Hundreds of marijuana shops are operating illegally in Los Angeles, and a City Council committee Friday recommended new actions to shut down the unlicensed businesses, including having them barricaded or padlocked, imposing a series of escalating fines for their employees and shutting off utility service.
Los Angeles City Attorney Mike Feuer announced last month that his office, in coordination with the Los Angeles Police Department, has filed 120 criminal cases against 515 defendants associated with 105 illegal commercial cannabis locations across the city since January.
Closing down illegal pot shops has proven to be a challenge for the city, as it often involves an undercover police operation and other significant law enforcement resources. There are 169 cannabis-related business currently operating legally in the city, according to the Department of Cannabis Regulation, but LAPD Chief Michel Moore said last month that there are hundreds believed to be operating illegally.
During a meeting of the Rules, Elections and Intergovernmental Relations Committee, Council President Herb Wesson said the city should consider forming a special task force dedicated to closing rogue shops and that a future committee meeting will likely focus on that topic.
“On enforcement, do we need to put together a special task force or something that really goes out, identifies these areas and tries to protect the businesses that are playing by the rules?” Wesson said.
Councilman Marqueece Harris-Dawson pointed out that Measure M, which was approved by Los Angeles voters last year, has a provision where landowners with unlicensed cannabis businesses located on their property can be fined up to $20,000 per day for the activity. But he appeared frustrated after being told by a representative of the city attorney’s office that no one has yet been fined under that provision.
“That was a very, very important provision and one way to cause, at least voters in my district, to believe that a lot of these rogue shops would be dealt with,” Harris-Dawson said.
Capt. Stephen Carmona, commanding officer of the LAPD’s Gang and Narcotics Division, told the committee that the department currently is focused on targeting shops where significant criminal activity is taking place, and that the decision on what constitutes significant activity is up to the commander of the area.
Since marijuana became legal for sale in the state on Jan. 1, Carmona said 131 search warrants have been served at unlicensed pot shops, resulting in 428 arrests, including 180 felony arrests, and the seizure of 67 firearms, 34,000 pounds of cannabis and more than $600,000 in currency.
Carmona added that only a handful of those arrested have had criminal felony charges filed against them, and that those charged with misdemeanors appeared undeterred by the light charge to cease working at or operating the business.

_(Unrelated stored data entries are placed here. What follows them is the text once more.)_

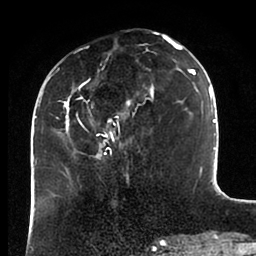
Breast MRI (dynamic contrast-enhanced), one axial slice; position 35 of 88 along the scan axis; cropped to one breast; dynamic contrast-enhanced series, time point 2 of 6 at this slice position (early post-contrast); 1.5 T; TE 2 ms, TR 4.1 ms; 1.8 mm slice thickness; 256 × 256 image matrix. Female patient.
Outlined on this slice (semi-automatic segmentation, software-assisted and operator-edited):
- enhancing-tissue mask used for the functional tumour volume (all voxels passing the contrast-enhancement thresholds inside the analysis volume; usually the tumour): box from (x=43, y=37) to (x=198, y=159) px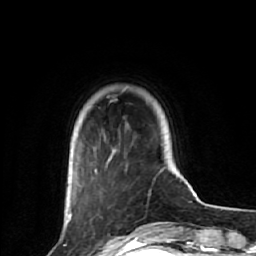
Breast MRI (dynamic contrast-enhanced), one axial slice. Position 12 of 64 along the scan axis. Cropped to one breast. Dynamic contrast-enhanced series, time point 2 of 7 at this slice position (early post-contrast). 1.5 T. TE 2.6 ms, TR 6.1 ms. 2.5 mm slice thickness. 256 × 256 image matrix. Female patient.
Structures marked on this image (semi-automatic segmentation, software-assisted and operator-edited):
- enhancing-tissue mask used for the functional tumour volume (all voxels passing the contrast-enhancement thresholds inside the analysis volume; usually the tumour): box from (x=67, y=170) to (x=97, y=225) px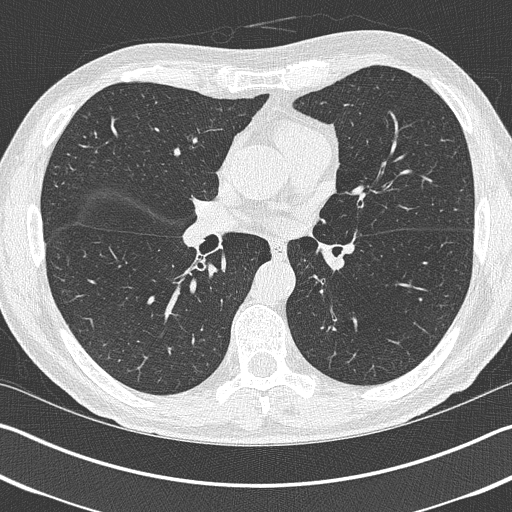
Low-dose screening chest CT, axial slice, baseline screening round, lung window (W 1500 / L -600 HU), 1 mm slice thickness, lung (sharp) reconstruction kernel (B50f), slice 181 of 402 in the series, 512 × 512 image matrix. Male, age 69 years at enrolment. Current smoker at enrolment.
• Expert-annotated lung lesion, bounding box <291,303,349,364> (left, top, right, bottom; pixels).
• Screening reader's record for this exam (one nodule recorded; not confirmed to be the boxed lesion): non-calcified nodule or mass ≥4 mm, left upper lobe, 19 × 19 mm, spiculated (stellate) margins, pre-existing on the prior screen: yes.
• Official screen result: positive, change unspecified: nodule(s) >= 4 mm or enlarging nodule(s), mass(es), or other non-specific abnormalities suspicious for lung cancer.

Harris-Dawson — who has frequently talked about the negative impact the war on drugs has had on minority communities and has advocated for a special cannabis sales tax to support neighborhoods affected by it — introduced two of the motions approved by the committee, and wrote in one of them that a significant number of the people charged by Feuer’s office are employees of the businesses, not the owners. The motion says that property and business owners should bear the majority of the responsibility for illegal cannabis operations, and “not the people who work for them.”
The motion says the ability to criminally charge employees should still be an option, but also proposes using the city’s Administrative Citation Enforcement Program to discourage repeat offenses by creating escalating fines based on the number of times an individual has been cited.
“I’m afraid that going forward, going into dispensaries and arresting people and catching them doing other things, that’s not too much different that what we did in the war on drugs. We found people who were dealing drugs and we arrested them,” he said. “And so that’s an important component, but it’s got to be joined with all of the things that the voters put forward in Measure M.”
The ACE program was approved by the City Council in 2014 and is meant to give police and Department of Animal Service officers a middle option for nuisance infractions and other quality-of-life concerns between issuing a warning and criminally citing an offender, as officers are often hesitant to take action that could trigger a misdemeanor citation for certain low-level offenses such as a loud party, having a dog off a leash or drinking in public. ACE citations are not handled through the criminal courts but administratively through the city’s ACE program. Fines can escalate up to $1,000 for a third offense under the ACE program.
A second Harris-Dawson motion approved by the committee would have the Department of Building and Safety vacate and secure properties that fail to comply with administrative nuisance abatement decisions made by the Planning Commission, and says the city should establish a similar procedure for closing and securing illegal cannabis businesses that have been ordered to shut down, including barricading, padlocking, or fencing them.
The committee also approved a motion introduced last month by Councilwomen Nury Martinez and Monica Rodriguez to have the Water and Power and Cannabis Regulation departments report on the viability of implementing an ordinance that allows the city to disconnect or shut off utility service to unlicensed businesses.